Browns' head coach tests positive for COVID-19
The head coach for the Cleveland Browns, Kevin Stefanski, has tested positive for COVID-19, the Browns announced in a Twitter statement Tuesday.
The football team's contingency plan is to have special teams coordinator Mike Priefer serve as acting head coach. The news comes just before the Browns' first NFL playoff game in 18 years on Sunday.
In addition to Stefanski, two coaching staff members and two players tested positive. The team's facility is currently closed for contact tracing purposes.
-ABC News' Michael Kreisel contributed to this report.
Los Angeles County ambulances told not to transport patients with low chance of survival
As hospitals across Los Angeles County reach capacity, ambulance crews have been told not to transport patients with little chance of survival.
The Los Angeles County Emergency Medical Services Agency issued the order Monday with immediate effect, saying "adult patients in blunt traumatic and nontraumatic out-of-hospital cardiac arrest" shall not be brought to the hospital if they cannot be resuscitated in the field due to the "severe impact" of the coronavirus pandemic on the health care system. That includes victims of heart attacks, gunshot wounds, stabbings and car crashes.
Los Angeles County has the highest tally of confirmed COVID-19 cases and deaths of any county in the United States, according to a real-time count kept by Johns Hopkins University.
Data posted by the Los Angeles County Department of Public Health shows there were 7,697 people who remained hospitalized with COVID-19 on Monday.

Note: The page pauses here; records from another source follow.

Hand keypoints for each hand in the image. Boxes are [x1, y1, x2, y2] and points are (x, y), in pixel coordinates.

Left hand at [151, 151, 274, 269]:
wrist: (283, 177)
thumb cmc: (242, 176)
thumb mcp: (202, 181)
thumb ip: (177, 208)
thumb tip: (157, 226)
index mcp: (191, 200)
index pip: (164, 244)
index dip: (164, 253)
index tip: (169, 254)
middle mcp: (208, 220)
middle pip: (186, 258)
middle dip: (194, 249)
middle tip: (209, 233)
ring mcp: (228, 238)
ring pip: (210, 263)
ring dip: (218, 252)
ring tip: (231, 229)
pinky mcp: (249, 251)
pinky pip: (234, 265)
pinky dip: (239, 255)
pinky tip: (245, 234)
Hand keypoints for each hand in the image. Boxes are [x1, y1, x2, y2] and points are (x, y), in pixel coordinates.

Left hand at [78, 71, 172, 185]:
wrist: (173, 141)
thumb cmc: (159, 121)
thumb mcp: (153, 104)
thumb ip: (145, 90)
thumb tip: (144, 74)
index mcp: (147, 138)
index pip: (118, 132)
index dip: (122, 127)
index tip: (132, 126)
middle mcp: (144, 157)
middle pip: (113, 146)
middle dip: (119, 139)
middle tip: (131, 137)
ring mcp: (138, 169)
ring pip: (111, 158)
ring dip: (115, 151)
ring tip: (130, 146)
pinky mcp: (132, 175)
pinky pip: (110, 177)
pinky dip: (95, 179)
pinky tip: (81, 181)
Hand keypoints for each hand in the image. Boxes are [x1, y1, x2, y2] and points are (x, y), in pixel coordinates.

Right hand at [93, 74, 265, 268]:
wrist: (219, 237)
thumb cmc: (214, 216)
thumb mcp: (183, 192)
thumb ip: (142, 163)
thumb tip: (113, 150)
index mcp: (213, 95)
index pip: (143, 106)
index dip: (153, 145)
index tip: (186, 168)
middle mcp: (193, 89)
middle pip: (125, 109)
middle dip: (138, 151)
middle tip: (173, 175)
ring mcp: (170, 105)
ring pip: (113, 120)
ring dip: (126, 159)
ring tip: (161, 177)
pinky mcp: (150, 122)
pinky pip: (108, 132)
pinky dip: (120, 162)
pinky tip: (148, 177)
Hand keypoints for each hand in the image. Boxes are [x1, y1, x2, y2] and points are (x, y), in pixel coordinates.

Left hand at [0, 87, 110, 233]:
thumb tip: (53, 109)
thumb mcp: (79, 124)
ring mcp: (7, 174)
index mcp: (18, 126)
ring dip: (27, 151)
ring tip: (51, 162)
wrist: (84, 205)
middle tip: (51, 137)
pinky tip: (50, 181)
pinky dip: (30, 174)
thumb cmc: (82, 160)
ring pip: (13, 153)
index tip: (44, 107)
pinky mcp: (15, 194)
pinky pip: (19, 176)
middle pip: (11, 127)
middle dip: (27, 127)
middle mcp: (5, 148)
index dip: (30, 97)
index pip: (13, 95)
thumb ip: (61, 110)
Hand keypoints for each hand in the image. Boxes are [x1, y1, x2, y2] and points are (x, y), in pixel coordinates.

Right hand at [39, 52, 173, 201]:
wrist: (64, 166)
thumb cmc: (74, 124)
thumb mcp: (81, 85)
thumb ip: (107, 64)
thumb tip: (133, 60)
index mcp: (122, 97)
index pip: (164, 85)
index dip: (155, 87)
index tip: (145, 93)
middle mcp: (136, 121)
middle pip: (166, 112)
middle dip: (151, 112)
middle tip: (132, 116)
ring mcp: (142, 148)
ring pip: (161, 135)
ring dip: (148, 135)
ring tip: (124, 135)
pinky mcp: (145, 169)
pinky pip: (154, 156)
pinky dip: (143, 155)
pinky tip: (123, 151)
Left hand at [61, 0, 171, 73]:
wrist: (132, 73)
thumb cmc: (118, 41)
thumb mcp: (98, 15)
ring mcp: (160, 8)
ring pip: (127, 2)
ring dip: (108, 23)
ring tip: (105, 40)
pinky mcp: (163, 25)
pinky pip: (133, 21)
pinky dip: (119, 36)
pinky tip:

Arizona has world's highest rate of COVID-19, data shows
Arizona currently has the highest rate of COVID-19 infections per capita of anywhere in the world, according to a graph created by 91-DIVOC, which used data collected by Johns Hopkins University.
91-DIVOC is an online data visualization project created by Wade Fagen-Ulmschneider, a teaching associate professor of computer science at the University of Illinois at Urbana-Champaign. The graph, which is updated daily with data collected by Johns Hopkins University, shows that the southwestern U.S. state has an average of 112.1 newly confirmed cases per 100,000 people a day over the past week.
Meanwhile, the Czech Republic has the highest infection rate of any country, with a seven-day average of 96.7 new cases per 100,000 people a day. The United States as a whole has a seven-day average of 65.4, the sixth highest of any country, the graph shows.
Arizona's Department of Health Services has reported more than 561,000 confirmed cases of COVID-19 since the start of the pandemic, including over 9,000 deaths. The state has seen a surge in new cases over the past week, which would account for the per capita ranking, according to ABC Phoenix affiliate KNXV.